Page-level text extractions

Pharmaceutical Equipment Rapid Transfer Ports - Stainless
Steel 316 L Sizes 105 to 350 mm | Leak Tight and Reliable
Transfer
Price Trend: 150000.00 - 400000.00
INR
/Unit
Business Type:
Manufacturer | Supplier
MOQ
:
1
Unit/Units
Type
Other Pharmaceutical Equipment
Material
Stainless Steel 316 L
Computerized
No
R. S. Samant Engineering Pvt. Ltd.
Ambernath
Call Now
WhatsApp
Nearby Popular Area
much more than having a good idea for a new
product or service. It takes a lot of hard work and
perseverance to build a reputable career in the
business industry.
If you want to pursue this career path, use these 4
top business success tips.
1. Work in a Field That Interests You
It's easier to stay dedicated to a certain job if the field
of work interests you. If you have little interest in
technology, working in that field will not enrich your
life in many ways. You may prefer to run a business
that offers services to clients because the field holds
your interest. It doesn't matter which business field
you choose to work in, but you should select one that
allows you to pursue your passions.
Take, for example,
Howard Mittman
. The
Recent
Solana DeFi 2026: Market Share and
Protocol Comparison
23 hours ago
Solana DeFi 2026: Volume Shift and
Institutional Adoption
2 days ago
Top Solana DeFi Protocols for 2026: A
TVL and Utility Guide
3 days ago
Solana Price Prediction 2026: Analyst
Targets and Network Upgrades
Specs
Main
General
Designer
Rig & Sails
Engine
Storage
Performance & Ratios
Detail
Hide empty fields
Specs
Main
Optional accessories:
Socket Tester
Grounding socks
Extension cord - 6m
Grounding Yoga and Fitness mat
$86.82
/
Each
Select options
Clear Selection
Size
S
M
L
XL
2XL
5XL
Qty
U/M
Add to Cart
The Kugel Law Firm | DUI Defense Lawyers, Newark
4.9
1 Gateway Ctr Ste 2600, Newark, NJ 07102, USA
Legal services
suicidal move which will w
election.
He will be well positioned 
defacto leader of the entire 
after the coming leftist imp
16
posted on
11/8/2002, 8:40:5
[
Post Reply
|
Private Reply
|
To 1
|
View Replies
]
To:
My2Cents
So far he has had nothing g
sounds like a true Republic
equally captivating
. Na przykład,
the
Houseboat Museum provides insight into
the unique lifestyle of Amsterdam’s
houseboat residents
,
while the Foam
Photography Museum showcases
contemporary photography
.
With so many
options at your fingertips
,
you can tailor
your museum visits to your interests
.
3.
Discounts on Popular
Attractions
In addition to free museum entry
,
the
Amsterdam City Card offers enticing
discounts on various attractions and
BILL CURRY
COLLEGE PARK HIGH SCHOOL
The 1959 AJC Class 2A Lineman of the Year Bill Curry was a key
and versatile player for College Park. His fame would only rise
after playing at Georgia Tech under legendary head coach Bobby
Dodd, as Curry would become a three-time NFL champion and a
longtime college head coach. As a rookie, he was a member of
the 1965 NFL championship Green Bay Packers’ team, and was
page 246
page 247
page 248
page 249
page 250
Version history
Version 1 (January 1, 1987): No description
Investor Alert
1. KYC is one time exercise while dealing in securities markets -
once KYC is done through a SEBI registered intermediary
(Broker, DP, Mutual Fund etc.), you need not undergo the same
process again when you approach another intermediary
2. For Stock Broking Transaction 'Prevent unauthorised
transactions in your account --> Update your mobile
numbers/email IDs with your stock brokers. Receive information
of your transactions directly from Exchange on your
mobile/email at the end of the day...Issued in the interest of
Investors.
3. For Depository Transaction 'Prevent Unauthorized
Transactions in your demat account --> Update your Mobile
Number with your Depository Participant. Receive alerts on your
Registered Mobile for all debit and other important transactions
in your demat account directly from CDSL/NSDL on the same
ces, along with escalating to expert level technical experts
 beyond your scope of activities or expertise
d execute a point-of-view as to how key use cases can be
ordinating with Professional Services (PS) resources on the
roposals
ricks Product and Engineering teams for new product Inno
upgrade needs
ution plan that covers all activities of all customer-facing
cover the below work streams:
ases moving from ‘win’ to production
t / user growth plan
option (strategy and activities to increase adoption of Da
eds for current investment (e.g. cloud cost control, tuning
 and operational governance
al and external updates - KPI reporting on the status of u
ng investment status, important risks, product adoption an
* * *
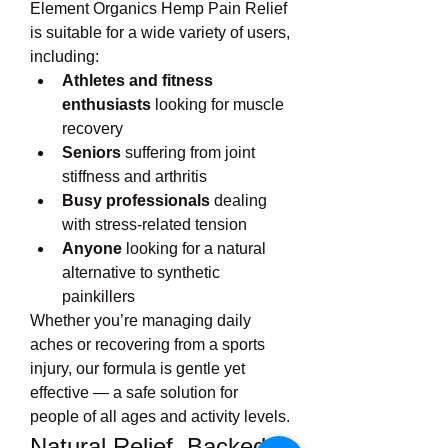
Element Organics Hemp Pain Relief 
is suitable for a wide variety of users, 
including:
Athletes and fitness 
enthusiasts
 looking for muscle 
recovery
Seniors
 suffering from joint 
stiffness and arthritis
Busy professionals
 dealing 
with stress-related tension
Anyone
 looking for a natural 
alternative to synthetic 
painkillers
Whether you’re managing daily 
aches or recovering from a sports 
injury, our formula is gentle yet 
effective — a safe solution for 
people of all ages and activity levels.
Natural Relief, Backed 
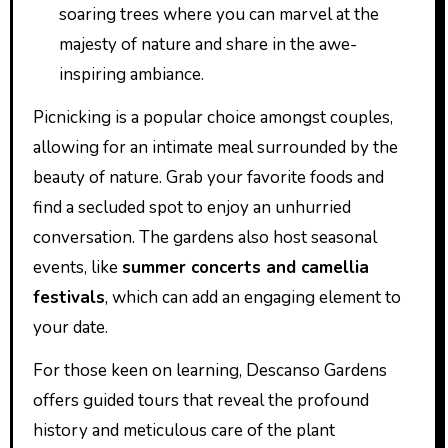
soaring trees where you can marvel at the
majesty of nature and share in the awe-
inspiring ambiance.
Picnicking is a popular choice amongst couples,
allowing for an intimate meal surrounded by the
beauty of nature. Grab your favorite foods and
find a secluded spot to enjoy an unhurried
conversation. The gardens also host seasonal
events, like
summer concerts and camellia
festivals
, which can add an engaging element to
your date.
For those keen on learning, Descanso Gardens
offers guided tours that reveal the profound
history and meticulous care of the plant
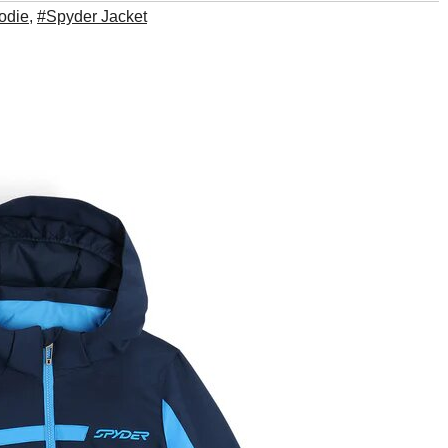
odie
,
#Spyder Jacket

_What is expected_: Read the lines above. Gather those in which the string "many" is found.

_Task answer_:
life in many ways. You may prefer to run a business
With so many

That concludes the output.